I have a tendency to overlook red wine for white — a dangerous habit in a world where red wines are perhaps more popular and equally, if not more, delicious. Wines with anthocyanins, the compound from grape skin that makes red wines red, continue to demand my attention. Nero d’Avola is no exception. The first time I uncorked the Abbazia Santa Anastasia Nero d’Avola — the most widely planted grape variety on the Italian island of Sicily — I wanted to bow to the bottle. The 2014 Abbazia Santa Anastasia Nero d’Avola is a wine I will return to often.

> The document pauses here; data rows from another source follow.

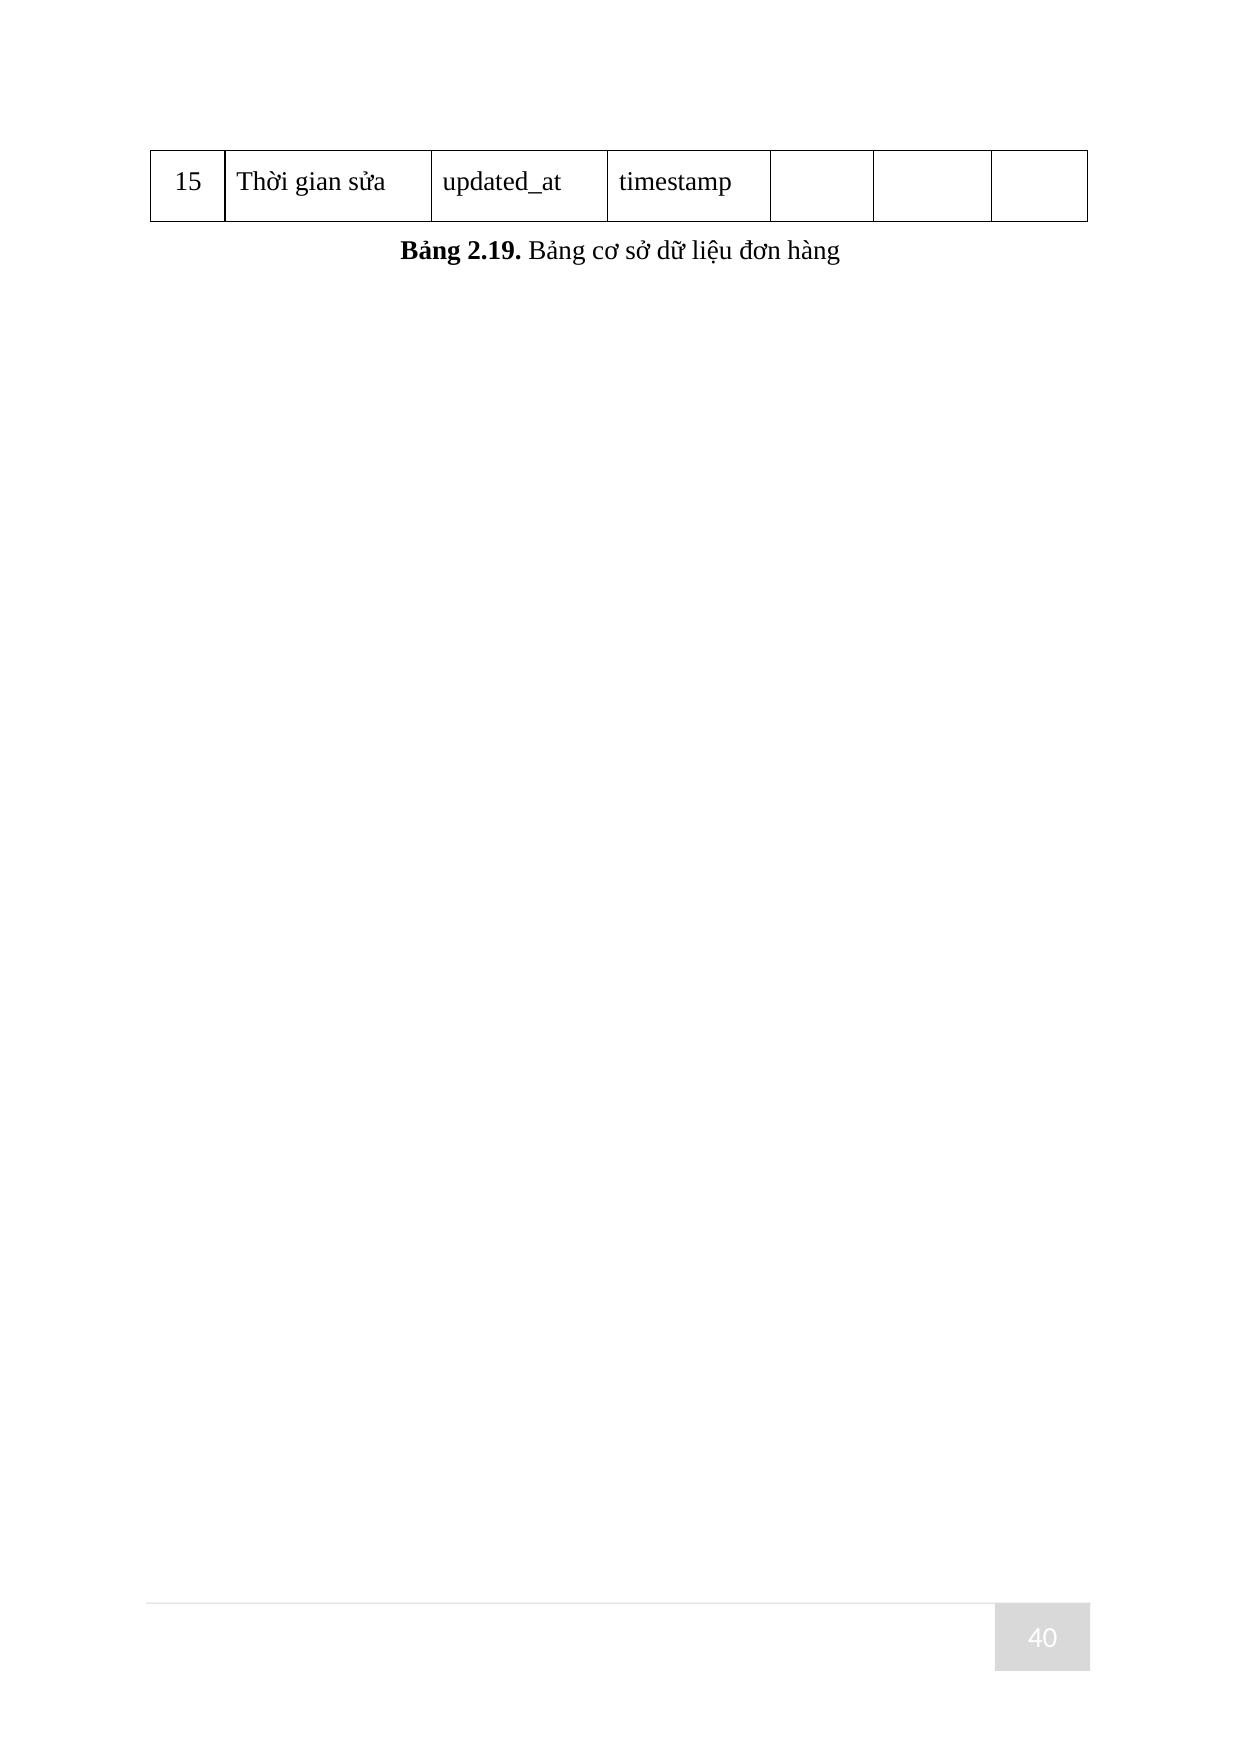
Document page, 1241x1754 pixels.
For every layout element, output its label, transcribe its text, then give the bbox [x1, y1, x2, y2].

table_cell [874, 151, 991, 221]
table_cell [771, 151, 873, 221]
table_cell Thời gian sửa [226, 151, 431, 221]
table_cell 15 [151, 151, 224, 221]
table_cell [992, 151, 1087, 221]
table_cell updated_at [432, 151, 607, 221]
table_cell timestamp [608, 151, 770, 221]
text Bảng 2.19. Bảng cơ sở dữ liệu đơn hàng [150, 234, 1090, 265]
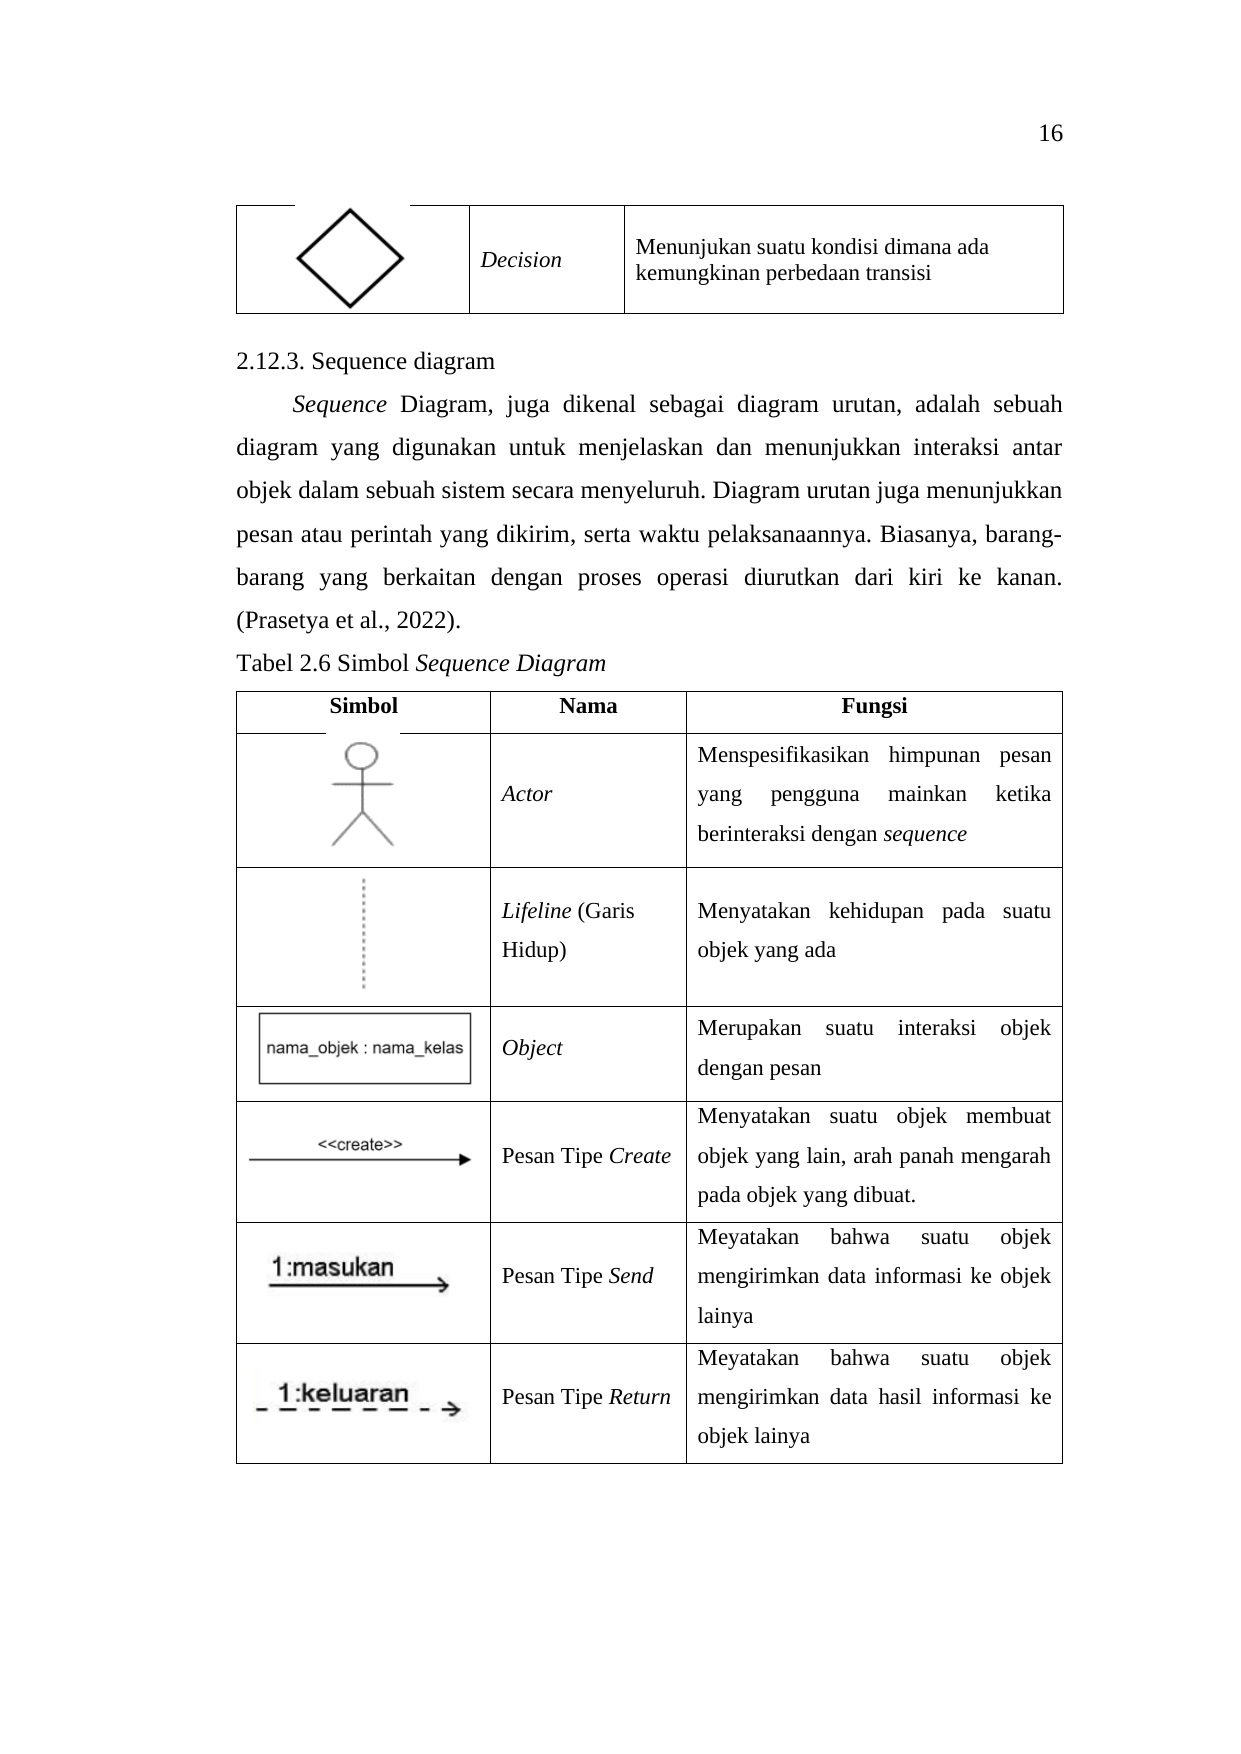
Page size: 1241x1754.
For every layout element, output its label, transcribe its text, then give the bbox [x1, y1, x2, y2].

table_cell Menyatakan kehidupan pada suatu objek yang ada [687, 868, 1062, 1006]
table_cell Meyatakan bahwa suatu objek mengirimkan data informasi ke objek lainya [687, 1223, 1062, 1342]
table_cell Menspesifikasikan himpunan pesan yang pengguna mainkan ketika berinteraksi dengan sequence [687, 734, 1062, 867]
table_cell Lifeline (Garis Hidup) [491, 868, 686, 1006]
table_cell Menyatakan suatu objek membuat objek yang lain, arah panah mengarah pada objek yang dibuat. [687, 1102, 1062, 1222]
picture [326, 733, 400, 852]
table_cell [237, 734, 490, 867]
table_cell [237, 1007, 490, 1101]
picture [248, 1131, 480, 1179]
picture [266, 1248, 461, 1303]
table_cell Actor [491, 734, 686, 867]
table_header Fungsi [687, 692, 1062, 733]
table_cell [237, 868, 490, 1006]
table_cell [237, 1102, 490, 1222]
table_cell Decision [470, 206, 624, 313]
table_cell Merupakan suatu interaksi objek dengan pesan [687, 1007, 1062, 1101]
picture [295, 205, 411, 313]
table_cell [237, 1344, 490, 1463]
table_cell Pesan Tipe Return [491, 1344, 686, 1463]
text Sequence diagram [236, 346, 1063, 375]
table_header Simbol [237, 692, 490, 733]
picture [252, 1368, 475, 1424]
table_header Nama [491, 692, 686, 733]
table_cell Pesan Tipe Create [491, 1102, 686, 1222]
picture [347, 868, 380, 992]
table_cell Pesan Tipe Send [491, 1223, 686, 1342]
text Tabel 2.6 Simbol Sequence Diagram [236, 648, 1063, 677]
table_cell [237, 206, 295, 313]
picture [251, 1007, 477, 1087]
text Sequence Diagram, juga dikenal sebagai diagram urutan, adalah sebuah diagram yang digunakan untuk menjelaskan dan menunjukkan interaksi antar objek dalam sebuah sistem secara menyeluruh. Diagram urutan juga menunjukkan pesan atau perintah yang dikirim, serta waktu pelaksanaannya. Biasanya, barang-barang yang berkaitan dengan proses operasi diurutkan dari kiri ke kanan. (Prasetya et al., 2022). [236, 389, 1063, 634]
table_cell Object [491, 1007, 686, 1101]
table_cell Meyatakan bahwa suatu objek mengirimkan data hasil informasi ke objek lainya [687, 1344, 1062, 1463]
table_cell Menunjukan suatu kondisi dimana ada kemungkinan perbedaan transisi [625, 206, 1063, 313]
table_cell [237, 1223, 490, 1342]
table_cell [411, 206, 469, 313]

Among several other Sicilian red wines, Nero d’Avola is often imported to the United States, though the appellations are relatively unestablished; as a result, a bottle can be proffered at miraculous prices. This bottle of deep hued, dark-grape Nero d’Avola however, is a relatively inexpensive bottle that belongs among the great and delicious. And when I say “dark-grape,” I mean this quite literally as “Nero d’Avola” actually translates to “Black of Avola.” Historically, the grape was used as a blender to build up and darken the profiles of other grapes. But no more, as the Abbazia Santa Anastasia has made Nero d’Avola the star of the show, featuring 100% of the grape. If you like spicy Syrah/Shiraz, or full-bodied Cabernet Sauvignon but sometimes find them to be too fruit-forward, you might be a fan of this wine (like me).
With a deep purple hue, the wine is medium-bodied (13.5% alcohol) and tastes like black cherry, plum, and black currants with an overcoat of black pepper and a touch of smoky tobacco. Additionally, there is enough tannin to balance the fruitiness, but not sucker-punch one’s mouth. This wine can indeed be enjoyed on its own; however, with food, it is like David Bowie in heels with a silver star on his cheek: better prepared for performance. But don’t take my word for it–uncork this wine for yourself at dinner tomorrow, or put it away and see what this wine will say after 5-10 years, as it’s meaty, tannic structure lends plenty of aging potential. Enjoy this wine with hamburgers, pork-loin soups, BBQ, or a simple, quality steak, and discover the mystery that lies behind Sicily’s most popular red wine.